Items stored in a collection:
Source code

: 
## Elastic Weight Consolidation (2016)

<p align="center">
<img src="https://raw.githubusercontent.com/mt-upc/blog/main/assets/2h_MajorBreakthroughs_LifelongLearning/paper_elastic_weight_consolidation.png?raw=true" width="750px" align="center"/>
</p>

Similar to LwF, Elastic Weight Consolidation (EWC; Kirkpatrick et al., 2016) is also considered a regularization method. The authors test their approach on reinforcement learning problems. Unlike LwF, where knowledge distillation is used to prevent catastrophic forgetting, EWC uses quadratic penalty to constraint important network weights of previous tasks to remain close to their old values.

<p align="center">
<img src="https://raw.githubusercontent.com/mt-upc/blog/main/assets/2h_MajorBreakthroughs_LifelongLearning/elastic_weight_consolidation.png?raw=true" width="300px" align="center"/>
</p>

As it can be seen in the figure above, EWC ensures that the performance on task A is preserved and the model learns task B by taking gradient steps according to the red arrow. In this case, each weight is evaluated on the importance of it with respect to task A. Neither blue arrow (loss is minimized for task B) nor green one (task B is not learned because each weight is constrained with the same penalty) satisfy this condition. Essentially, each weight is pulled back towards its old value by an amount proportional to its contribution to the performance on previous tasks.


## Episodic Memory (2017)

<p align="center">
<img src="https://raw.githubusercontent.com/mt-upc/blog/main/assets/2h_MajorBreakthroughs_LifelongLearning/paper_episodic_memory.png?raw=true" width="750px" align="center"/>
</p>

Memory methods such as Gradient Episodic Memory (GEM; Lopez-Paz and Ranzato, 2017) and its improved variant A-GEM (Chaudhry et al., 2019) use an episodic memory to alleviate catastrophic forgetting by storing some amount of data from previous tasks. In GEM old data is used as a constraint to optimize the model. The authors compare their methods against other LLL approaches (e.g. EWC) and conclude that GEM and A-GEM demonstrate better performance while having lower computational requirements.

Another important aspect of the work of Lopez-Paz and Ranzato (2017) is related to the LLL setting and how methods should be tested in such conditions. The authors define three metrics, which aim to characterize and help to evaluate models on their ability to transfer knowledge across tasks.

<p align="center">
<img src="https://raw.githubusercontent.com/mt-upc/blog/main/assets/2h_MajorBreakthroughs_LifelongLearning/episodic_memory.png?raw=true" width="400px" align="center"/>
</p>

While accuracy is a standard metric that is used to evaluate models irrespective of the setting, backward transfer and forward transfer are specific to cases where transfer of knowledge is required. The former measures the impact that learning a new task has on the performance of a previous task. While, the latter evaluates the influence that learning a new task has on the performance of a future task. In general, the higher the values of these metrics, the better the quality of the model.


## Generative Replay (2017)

- [What you have to do] Output all of the items above verbatim, with nothing added, removed, or changed.

- [Task response]
Source code

: 
## Elastic Weight Consolidation (2016)

<p align="center">
<img src="https://raw.githubusercontent.com/mt-upc/blog/main/assets/2h_MajorBreakthroughs_LifelongLearning/paper_elastic_weight_consolidation.png?raw=true" width="750px" align="center"/>
</p>

Similar to LwF, Elastic Weight Consolidation (EWC; Kirkpatrick et al., 2016) is also considered a regularization method. The authors test their approach on reinforcement learning problems. Unlike LwF, where knowledge distillation is used to prevent catastrophic forgetting, EWC uses quadratic penalty to constraint important network weights of previous tasks to remain close to their old values.

<p align="center">
<img src="https://raw.githubusercontent.com/mt-upc/blog/main/assets/2h_MajorBreakthroughs_LifelongLearning/elastic_weight_consolidation.png?raw=true" width="300px" align="center"/>
</p>

As it can be seen in the figure above, EWC ensures that the performance on task A is preserved and the model learns task B by taking gradient steps according to the red arrow. In this case, each weight is evaluated on the importance of it with respect to task A. Neither blue arrow (loss is minimized for task B) nor green one (task B is not learned because each weight is constrained with the same penalty) satisfy this condition. Essentially, each weight is pulled back towards its old value by an amount proportional to its contribution to the performance on previous tasks.


## Episodic Memory (2017)

<p align="center">
<img src="https://raw.githubusercontent.com/mt-upc/blog/main/assets/2h_MajorBreakthroughs_LifelongLearning/paper_episodic_memory.png?raw=true" width="750px" align="center"/>
</p>

Memory methods such as Gradient Episodic Memory (GEM; Lopez-Paz and Ranzato, 2017) and its improved variant A-GEM (Chaudhry et al., 2019) use an episodic memory to alleviate catastrophic forgetting by storing some amount of data from previous tasks. In GEM old data is used as a constraint to optimize the model. The authors compare their methods against other LLL approaches (e.g. EWC) and conclude that GEM and A-GEM demonstrate better performance while having lower computational requirements.

Another important aspect of the work of Lopez-Paz and Ranzato (2017) is related to the LLL setting and how methods should be tested in such conditions. The authors define three metrics, which aim to characterize and help to evaluate models on their ability to transfer knowledge across tasks.

<p align="center">
<img src="https://raw.githubusercontent.com/mt-upc/blog/main/assets/2h_MajorBreakthroughs_LifelongLearning/episodic_memory.png?raw=true" width="400px" align="center"/>
</p>

While accuracy is a standard metric that is used to evaluate models irrespective of the setting, backward transfer and forward transfer are specific to cases where transfer of knowledge is required. The former measures the impact that learning a new task has on the performance of a previous task. While, the latter evaluates the influence that learning a new task has on the performance of a future task. In general, the higher the values of these metrics, the better the quality of the model.


## Generative Replay (2017)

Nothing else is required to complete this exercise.